*Listed records*:

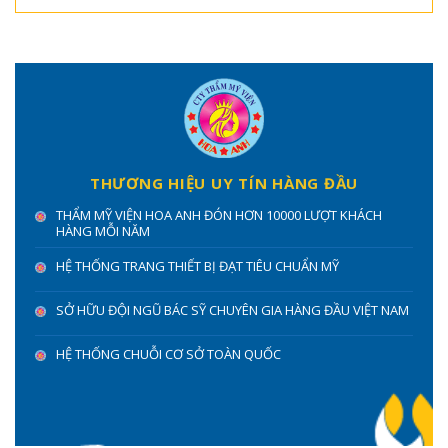
THƯƠNG HIỆU UY TÍN HÀNG ĐẦU
THẨM MỸ VIỆN HOA ANH ĐÓN HƠN 10000 LƯỢT KHÁCH
HÀNG MỖI NĂM
HỆ THỐNG TRANG THIẾT BỊ ĐẠT TIÊU CHUẨN MỸ
SỞ HỮU ĐỘI NGŨ BÁC SỸ CHUYÊN GIA HÀNG ĐẦU VIỆT NAM
HỆ THỐNG CHUỖI CƠ SỞ TOÀN QUỐC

*Task directions*: Copy out, word for word, all the text lines read from the records, leaving the pictures out.

*Solution*:
THƯƠNG HIỆU UY TÍN HÀNG ĐẦU
THẨM MỸ VIỆN HOA ANH ĐÓN HƠN 10000 LƯỢT KHÁCH
HÀNG MỖI NĂM
HỆ THỐNG TRANG THIẾT BỊ ĐẠT TIÊU CHUẨN MỸ
SỞ HỮU ĐỘI NGŨ BÁC SỸ CHUYÊN GIA HÀNG ĐẦU VIỆT NAM
HỆ THỐNG CHUỖI CƠ SỞ TOÀN QUỐC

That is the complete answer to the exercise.